Cybersecurity, Cybercrime, & Incident Response

    Our recent significant engagements include representation and counsel for:
  • a financial services entity in responding to a data breach and potential loss of client PII (personally identifiable information) by utilizing our StraDIM (Strategic Discovery Information Management) team to identify potentially compromised information in client files, thereby permitting the client to notify its clients and state regulators, as necessary, of the potential data breach.
  • a middle office employee of a financial services firm charged by the US Attorney’s Office with hacking into his former employer’s email to steal company secrets; ultimately resolved via a misdemeanor plea and probation.
  • advising a financial software company about the application of, and compliance with, the new cybersecurity rules issued by the New York Department of Financial Services.
  • advising broker-dealers and investment advisers regarding the application of and compliance with cybersecurity rules to their businesses.
  • successfully defended an IT professional for a financial institution in a federal grand jury investigation in which the professional was suspected of “hacking back” in attempting to defend the financial institution from a cyber attack; no charges were brought.
  • defended a foreign payment card processor in extradition proceedings and in connection with his prosecution in the U.S. for his alleged role in a major cybercrime ring; negotiated plea and obtained a significantly reduced sentence for client, who was able to serve most of the sentence in his home country.
  • successfully brought an action on behalf of a small business under the Electronic Communications Privacy Act and the Computer Fraud and Abuse Act to identify an individual who was illegally intercepting the business’s emails; upon identifying the violator, obtained a speedy and favorable resolution for the client.
  • an international dating website that was victimized by a DDoS (distributed denial of service) attack and extortion scheme, by working with in-house counsel and forensic experts to locate the perpetrators of the scheme, then presenting the matter to US law enforcement for prosecution.
  • various victims of cyber stalking and cyber extortion by teaming with computer forensics experts to seek to identity the locations and identities of the perpetrators, and by preparing “prosecution memos” for presentation to law enforcement personnel.

Looking Forward

The coming change of administration in the U.S. promises more aggressive cybersecurity and data privacy enforcement from federal regulators. On the state level, California’s recently passed Privacy Ballot Initiative imposes new privacy rules—in addition to those in the California Consumer Privacy Act—on any business with sufficient contacts with that sta.
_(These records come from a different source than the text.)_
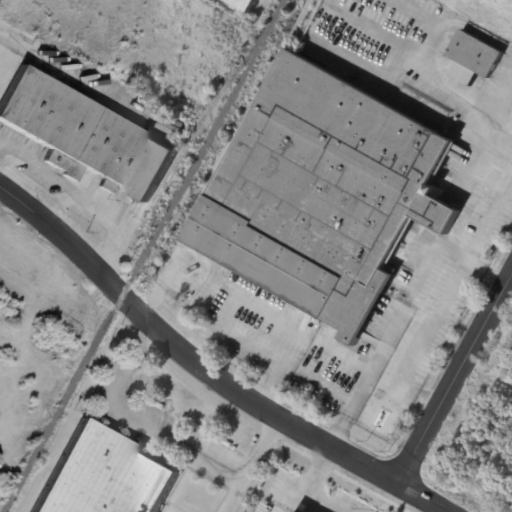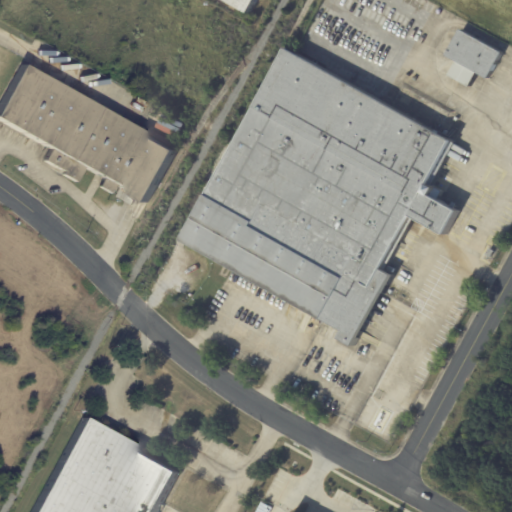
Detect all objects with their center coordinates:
building: (245, 4)
building: (247, 4)
building: (472, 58)
building: (474, 58)
road: (51, 67)
road: (422, 80)
building: (85, 135)
building: (84, 136)
building: (321, 191)
building: (323, 192)
road: (80, 199)
road: (487, 202)
road: (434, 315)
road: (261, 331)
road: (209, 365)
road: (365, 379)
road: (317, 384)
road: (458, 384)
road: (167, 436)
building: (101, 475)
building: (108, 478)
road: (308, 480)
road: (235, 493)
road: (320, 500)
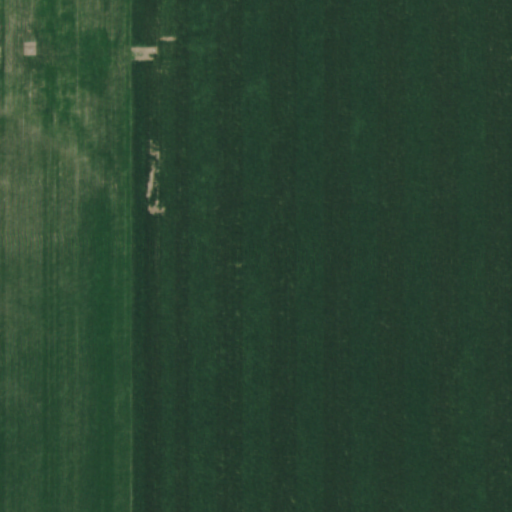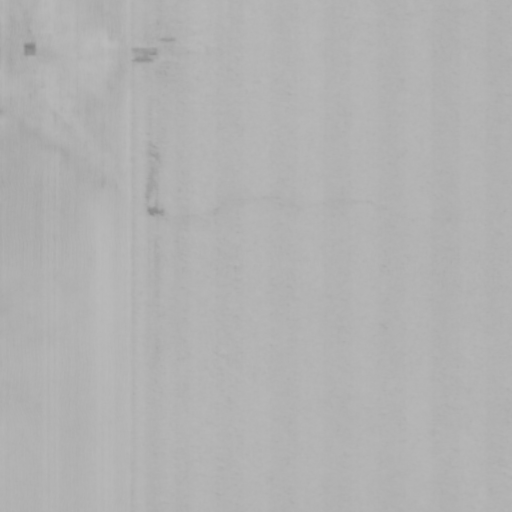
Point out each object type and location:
crop: (321, 256)
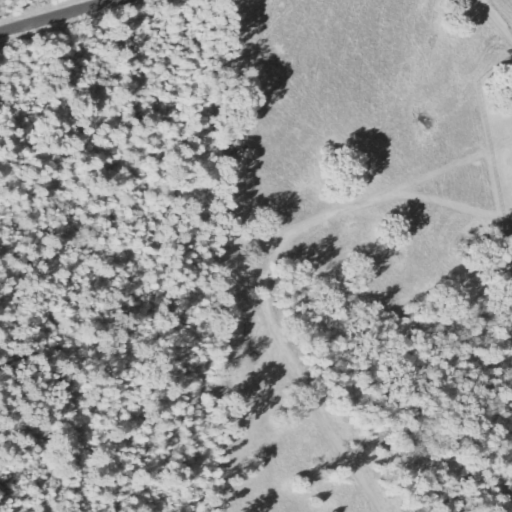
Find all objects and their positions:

And internationally, countries around the world are racing to adopt new data protection laws while foreign regulators, particularly those within the EU, are becoming more aggressive in seeking to punish businesses for missteps and noncompliance. At the same time, we expect that private cyber-criminals and sophisticated nation-state actors will continue to target businesses of all sizes and in all industries. Meanwhile, human error and trusted vendors will remain the biggest vectors for cyberattacks. If businesses have not done so already, now is a good time to reassess their cybersecurity and data privacy programs.